Rep. Rob Bishop, who represents northern Utah including Hill, said he had empathy for those trying to keep such a complex operation afloat with minimal error while using computerized tracking systems that are in some cases decades old.

"I can't be too critical. Around here in Congress we look at a million dollars as a rounding error," he joked.

But Bishop joined Sestak in expressing concern that standards of accountability may lapse when duties previously handled by military personnel are privatized. "We want to make sure that equal responsibility is maintained on the contractor side of it as the military side," he said. "I am worried about it."

Bishop said he would be watching closely as the investigation, ordered by Secretary of Defense Robert Gates, continues. A public update on the case is scheduled for April 15.

Several of Utah's other members of Congress may be paying attention for another reason: They're among scores of politicians who have received donations from a political action committee run by EG&G's parent company, URS Corp.

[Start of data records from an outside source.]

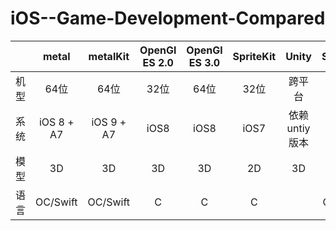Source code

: # iOS--Game-Development-Compared


|            | metal          | metalKit       |OpenGl ES 2.0 |OpenGl ES 3.0 |SpriteKit     |Unity         |SceneKit      |
| ---------- | :-----------:  | :-----------:  |:-----------: |:-----------: |:-----------: |:-----------: |:-----------: |
| 机型        | 64位          |64位            | 32位          |64位          |  32位        |跨平台         |  32位        
| 系统        | iOS 8 + A7    |iOS 9 + A7      | iOS8          |iOS8          |  iOS7        |依赖untiy版本  |  iOS8       |
|         模型    | 3D             |3D            | 3D        |3D              |  2D          |3D            |  3D    |
|    语言      | OC/Swift     |OC/Swift       | C              |C              |  C            |       |OC/Swift


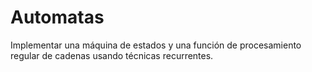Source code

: Automatas
=========

Implementar una máquina de estados y una función de procesamiento regular de cadenas usando técnicas recurrentes.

According to Federal Elections Commission reports, URS's Washington Group International has donated nearly $400,000 to federal candidates in the past two years, including $5,000 to Sen. Bob Bennett, $3,500 for Rep. Jim Matheson and $1,000 for Rep. Chris Cannon.

Sen. Orrin Hatch has also benefited from URS, receiving $8,000 from the company's PAC in 2005 and 2006.

Bishop's name doesn't appear on the Washington Group's donor list.